While he was hiding absentee warnings from his mother for his truancy at Seward Park High, he would come to his executive internship at EVC “even while I was concussed!” Byron recounted a time during the winter while he was at EVC when the icy streets of New York caused a bad slip and fall, and how passerby were offering to help him to local emergency services, while he was just trying to make it to EVC HQ. The bump on the back of his head that was left from this massive fall was obviously more concerning than his internship duties to the instructors at EVC once he arrived; Byron recalled scaring his instructors upon arrival with a laugh.

“I was 17…“I wasn’t a good writer at the time but after looking at the work I did [at EVC] I guess I must have done a pretty good job.” During the premiere of his group’s production, Byron met the man who would shape the next phase of his career, and many others who would contribute to it just the same. It was here where Byron met Bill Miles, famous Black filmmaker and documentarian. “At the time [of meeting Bill Miles] I was still going to EVC. After the premiere, Bill Miles wanted to talk to me in private. And he did. He said, ‘Look, once you get accepted to any college that you go to, give me a call. I’ll hook you up with a job.” And that was just the beginning. Through the network he fomented at that screening, within a month of having premiered “Rap It Up!” Byron was reporting for NY1, not even having graduated from his high school.

Byron with longtime employer, collaborator, and mentor; renowned Black filmmaker William (Bill) Miles in 1996

Despite the opportunities to produce news reports coming his way, Byron quickly figured out what he wanted to do as a career choice once he finished his executive internship at EVC. Working with Bill Miles helped him realize this. “When I talk about a historian at heart… Bill Miles was so devoted…This guy knew his stuff… He was like a walking encyclopedia about Harlem and he would not stop.

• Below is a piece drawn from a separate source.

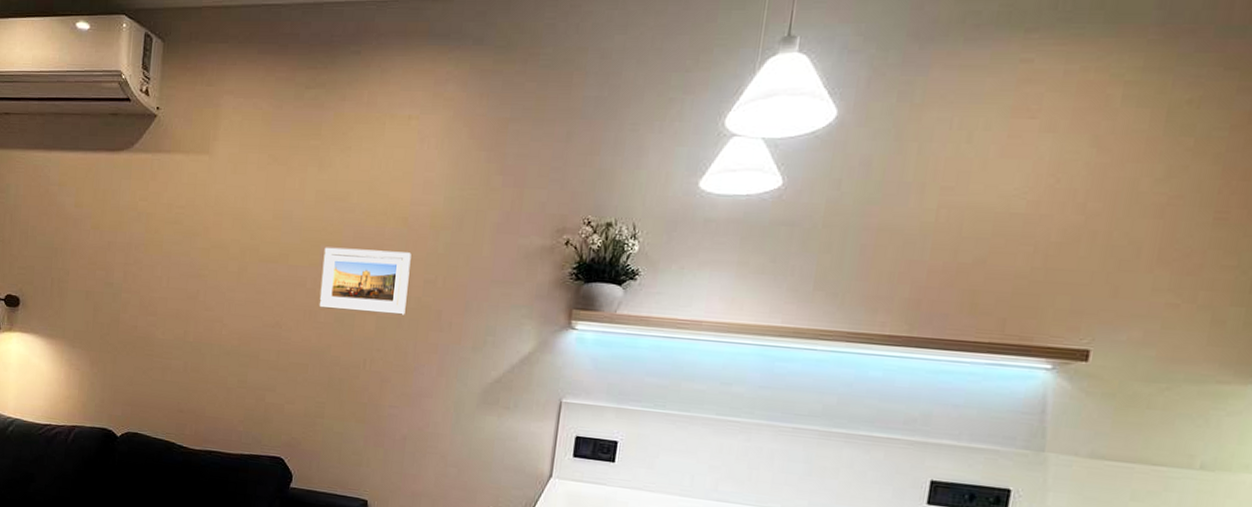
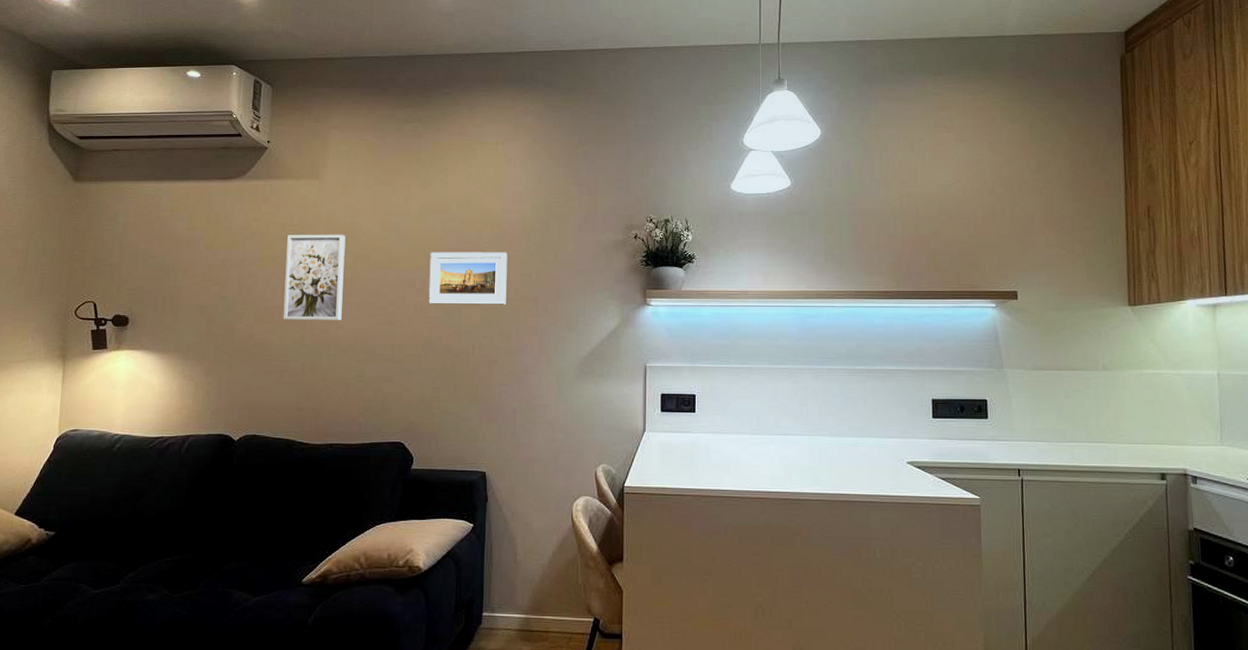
wall art: none [167,218,235,318] -> present [283,234,346,320]

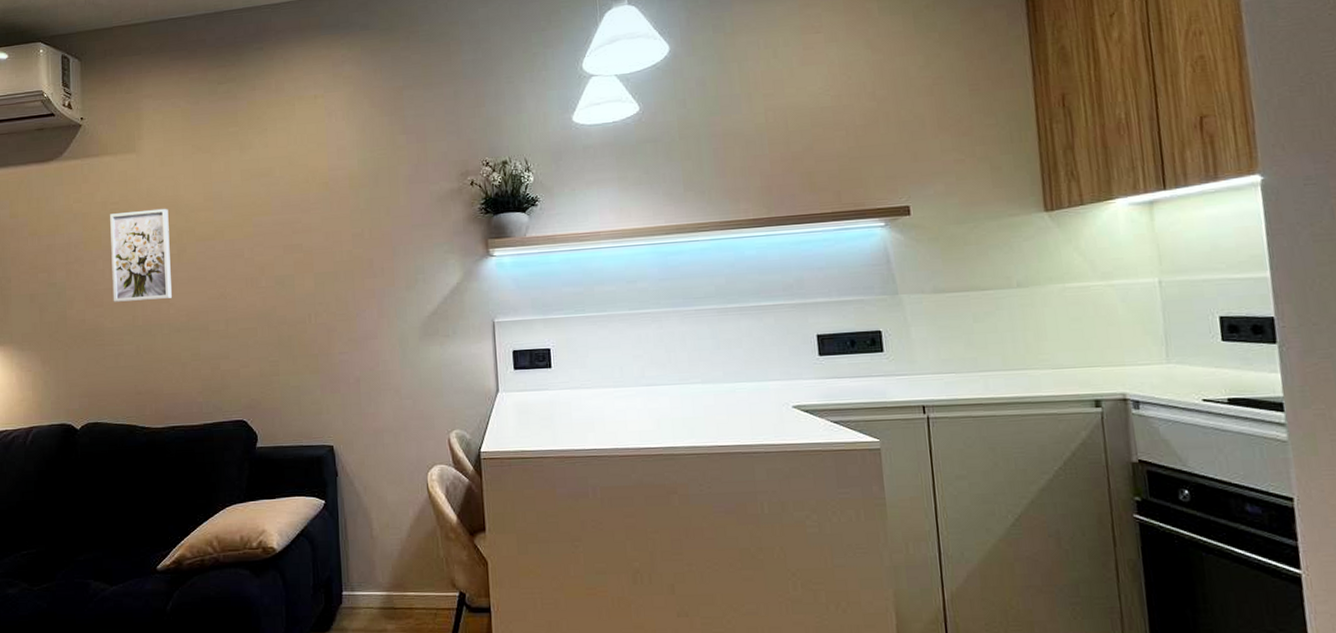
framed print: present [428,252,508,305] -> none [256,212,340,274]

He would send me to the board of health just to get birth certificates…That’s how I wanted to become an archivist, working with these individuals. And that’s why I stayed working as an archivist. Didn’t want to be a producer, didn’t want to be a reporter. I tried that stuff. But this was my calling… They were my mentors. Pam was also my mentor too. She was the one that started guiding me to the right path.”

Byron hard at work behind the camera! (2008)

Now a husband and father living in Williamsburg; working as a live news archivist for CBS, Byron happily told us about his step-son’s ambitions in theater, and how he wants him to pursue a profession in something that fulfills him. “This is his passion. And I told him ‘don’t give up on your passion.” While recounting his time working for four major broadcasting networks in his nearly 28-year career, Byron stated that “I couldn’t have done without that group– it was an amazing opportunity to not only learn to produce the documentary– helped me progress and also decide that this is the career I wanted to be in after EVC– I left with the tools and skills needed to progress going forward in that industry.”